Montray Smith, MSN, MPH, RN, LHRM, assistant professor in the School of Nursing
Montray Smith, MSN, MPH, RN, LHRM, assistant professor in the School of Nursing

Montray Smith, assistant professor in the School of Nursing, has been selected to the Beth Israel Deaconess Disaster Nursing Fellowship (Harvard Initiatives). The one-year fellowship in Boston will begin this summer.

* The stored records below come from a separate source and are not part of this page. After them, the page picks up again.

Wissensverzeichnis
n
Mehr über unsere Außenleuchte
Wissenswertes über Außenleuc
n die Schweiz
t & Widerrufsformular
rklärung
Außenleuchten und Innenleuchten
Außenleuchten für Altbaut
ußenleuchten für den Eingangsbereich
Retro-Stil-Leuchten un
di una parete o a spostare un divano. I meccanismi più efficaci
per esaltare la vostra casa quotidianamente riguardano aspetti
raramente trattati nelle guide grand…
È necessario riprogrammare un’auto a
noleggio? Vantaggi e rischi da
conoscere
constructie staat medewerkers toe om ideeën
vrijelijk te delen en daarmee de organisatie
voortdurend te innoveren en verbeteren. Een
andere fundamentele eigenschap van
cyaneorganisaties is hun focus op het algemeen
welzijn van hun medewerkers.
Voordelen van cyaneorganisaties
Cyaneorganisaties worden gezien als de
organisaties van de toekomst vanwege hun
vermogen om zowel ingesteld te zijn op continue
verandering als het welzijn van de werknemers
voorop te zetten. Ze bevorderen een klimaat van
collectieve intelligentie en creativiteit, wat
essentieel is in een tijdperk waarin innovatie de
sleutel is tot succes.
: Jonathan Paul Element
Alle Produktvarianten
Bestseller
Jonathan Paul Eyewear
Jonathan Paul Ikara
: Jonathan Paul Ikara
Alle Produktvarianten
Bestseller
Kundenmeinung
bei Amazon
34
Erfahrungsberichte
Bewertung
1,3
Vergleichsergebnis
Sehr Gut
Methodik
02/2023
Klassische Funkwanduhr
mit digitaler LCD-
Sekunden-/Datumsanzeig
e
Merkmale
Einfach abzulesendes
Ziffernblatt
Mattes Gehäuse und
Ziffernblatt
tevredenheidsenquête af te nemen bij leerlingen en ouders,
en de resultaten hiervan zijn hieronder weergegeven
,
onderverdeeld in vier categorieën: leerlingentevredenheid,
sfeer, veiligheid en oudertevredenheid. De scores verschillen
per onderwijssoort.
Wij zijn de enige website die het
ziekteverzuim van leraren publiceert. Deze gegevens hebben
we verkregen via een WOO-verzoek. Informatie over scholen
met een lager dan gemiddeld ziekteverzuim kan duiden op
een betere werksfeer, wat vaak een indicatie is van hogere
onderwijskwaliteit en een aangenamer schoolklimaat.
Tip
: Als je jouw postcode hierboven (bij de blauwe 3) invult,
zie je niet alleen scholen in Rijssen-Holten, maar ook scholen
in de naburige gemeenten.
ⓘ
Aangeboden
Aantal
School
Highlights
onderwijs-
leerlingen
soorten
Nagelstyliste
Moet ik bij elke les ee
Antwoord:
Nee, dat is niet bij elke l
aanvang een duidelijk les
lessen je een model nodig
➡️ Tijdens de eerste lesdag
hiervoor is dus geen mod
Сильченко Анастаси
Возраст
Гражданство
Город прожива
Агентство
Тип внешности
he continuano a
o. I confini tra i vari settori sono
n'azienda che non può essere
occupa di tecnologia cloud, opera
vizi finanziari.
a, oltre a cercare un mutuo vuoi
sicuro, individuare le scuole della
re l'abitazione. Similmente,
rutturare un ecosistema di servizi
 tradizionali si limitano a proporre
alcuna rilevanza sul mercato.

UofL News reached out to Smith for more information about this once-in-a-lifetime opportunity.

Q: Explain what you’ll be learning and the type of research you’ll be involved in during the fellowship.

A: This is one of the only fellowships in the United States related to disaster nursing.

The curriculum includes features of disaster nursing and emergency medicine, and fellows have the opportunity to participate in some of the world’s largest mass casualty exercises while learning from both national and international disaster planning experts.

I’ll get to complete fieldwork-related research resulting in a thesis or publication, and also participate in lectures, seminars, readings on disaster medicine and emergency medicine.

After completing the fellowship, I look forward to be even better equipped to take on leadership positions in the areas of disaster nursing and emergency medicine.  

Q: Talk about how this opportunity will advance your future goals.  

A: This opportunity allows me to gain valuable knowledge and develop an expertise. My future goals are to use the fellowship content to expand my research topic, continue teaching, and serve in disaster management/disaster relief on local, state, national and international levels.

Q: Briefly describe your work and expertise related to disaster nursing.  

A: I have been a nurse for several years with experience in disaster relief, disaster preparedness and humanitarian services. I am a former member of the National Disaster Medical System (NDMS) that responds to national disaster events, and provides hands-on care to anyone in need of health care services.

I teach in our undergraduate and graduate nursing programs, and my students have opportunities to work with local community agencies like the American Red Cross and the local health care systems on various disaster management projects. I also am a UofL PhD nursing student, and my research focus is on disaster management/disaster relief in vulnerable populations targeting families with children with neurodevelopmental related disabilities, refugees and low socioeconomic groups.

Other thoughts? 

A: It is a great honor to have been selected for this excellent fellowship. I will be able to use the knowledge gained to advance disaster research and continue preparing nursing students for current and future disasters.